◆ **Instrução a**
Reúna todas as linhas dos registros que contêm a palavra "Servus", diferenciando maiúsculas de minúsculas.

◆ **Texto fornecido**
2006-12-13

A Nabada do Convento de Semide

Posted by Picasa





Semide é uma freguesia pertencente ao Concelho de Miranda do Corvo, distrito de Coimbra. Esta povoação nos finais do séc. XI pertencia a D. Anião da Estrada, fidalgo das Astúrias e senhor de Góis. Este teve 3 filhos: D. João de Anaia que foi bispo de Coimbra, D. Martin Anaia que foi cavaleiro nas lutas pela independência e D. Maria Anaia. Os irmãos Anaia, com os bens que dispunham, resolveram construir um mosteiro cuja carta de doação foi passada por D.Afonso Henriques em Abril de 1154 e que se destinava aos monges beneditinos. Em 1183 passou a convento de freiras para receber as descendentes de Martin Anaia. Em Agosto de 1896 extinguiu-se a comunidade beneditina de Santa Maria de Semide com a morte da última freira e as instalações acabaram por ser aproveitadas mais tarde para a Escola Profissional de Agricultura. Deste convento primitivo já nada resta. A parte mais antiga que ainda existe, é o claustro quinhentista, construído em 1540. Infelizmente este monumento foi muito castigado pela série de incêndios que sofreu: o primeiro foi em 1664 destruindo a maior parte do edifício. Os mais recentes foram em 1964 que destruiu a parte poente do convento, depois em 1987 devido a um curto-circuito e o último em 1990 que destruiu o Claustro Velho, a Casa do Capítulo, a sacristia e também vários livros e documentos de valor incalculável. De todo o conjunto é de salientar actualmente a Igreja com um retábulo e cadeiral em madeira dos finais do século XVII, altar-mor também do século XVII, azulejos policromáticos do séc. XVIII, esculturas dos séc. XVII e XVIII e o órgão da segunda metade do séc. XVIII.
Em 2000, durante a empreitada de consolidação das paredes do convento foi descoberta a fornalha de um fogão primitivo embutida no chão em que a combustão se efectuava através de um túnel em tijoleira e que remonta aos séc. XVII e XVIII. Entretanto, devido aos contínuos adiamentos das obras, uma parte do claustro quinhentista abateu não aguentando os sucessivos temporais em Outubro último. E assim com todos estes protelamentos do início das obras de recuperação (a última adiada para 2007), vai desaparecendo aos poucos um monumento que deveria ser urgentemente revisto, como tantos outros em situações idênticas ou ainda piores.
Nas instalações do convento funciona actualmente o CEARTE (Centro de Formação Profissional do Artesanato) com cursos na área da cerâmica, têxteis, carpintaria, marcenaria, encadernação, serralharia artística, restauro de mobiiliário e arte sacra, talha, embutidos, jardinagem, apicultura, doçaria, cestaria, reparação de electrodomésticos, gestão e marketing, formação pedagógica e técnica, etc
E agora que já vos falei um pouco do convento e da sua história, vou então entrar no assunto que me trouxe aqui. Como estamos em plena quadra natalícia e gostamos sempre de apresentar uma mesa com doçaria diversa, aqui vai um doce espectacular que penso que a maioria de vós não conhece: a Nabada do Convento de Semide, um dos doces conventuais mais antigos.

◆ **Instrução b**
Reescreva de forma mais breve o parágrafo do texto sobre o Convento de Semide que começa por "Em 2000, durante a empreitada", conservando os fatos principais.

◆ **Dados de origem**
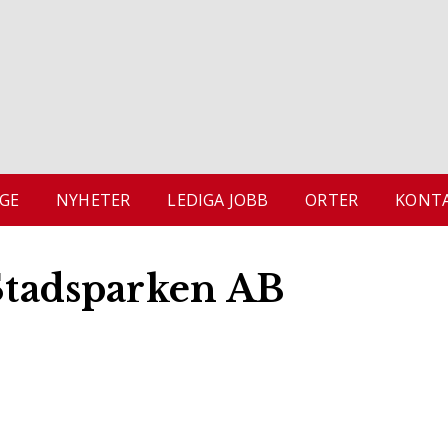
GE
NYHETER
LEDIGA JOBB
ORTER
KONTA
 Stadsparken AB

...

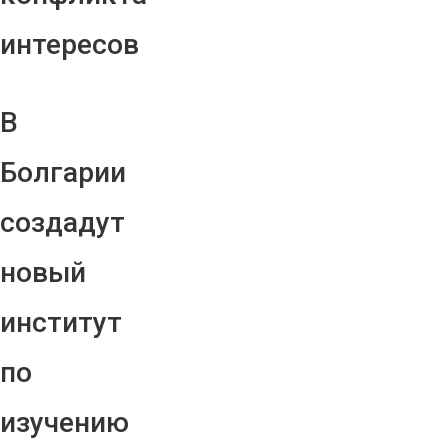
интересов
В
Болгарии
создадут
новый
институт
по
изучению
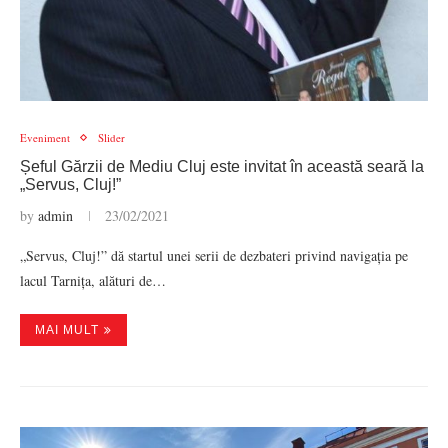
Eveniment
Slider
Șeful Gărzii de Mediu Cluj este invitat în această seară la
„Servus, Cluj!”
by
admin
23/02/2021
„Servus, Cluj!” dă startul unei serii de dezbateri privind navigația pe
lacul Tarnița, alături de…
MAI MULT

◆ **Resposta escrita a**
„Servus, Cluj!”
„Servus, Cluj!” dă startul unei serii de dezbateri privind navigația pe

◆ **Resposta escrita b**
Em 2000, nas obras de consolidação das paredes do convento, descobriu-se a fornalha de um fogão primitivo dos séculos XVII e XVIII. Estava embutida no chão e fazia a combustão através de um túnel em tijoleira. As obras foram sucessivamente adiadas, e parte do claustro quinhentista abateu com os temporais de outubro último. O início da recuperação foi adiado mais uma vez, para 2007. Assim, o monumento vai desaparecendo aos poucos, embora precise de revisão urgente, como tantos outros em situação idêntica ou pior.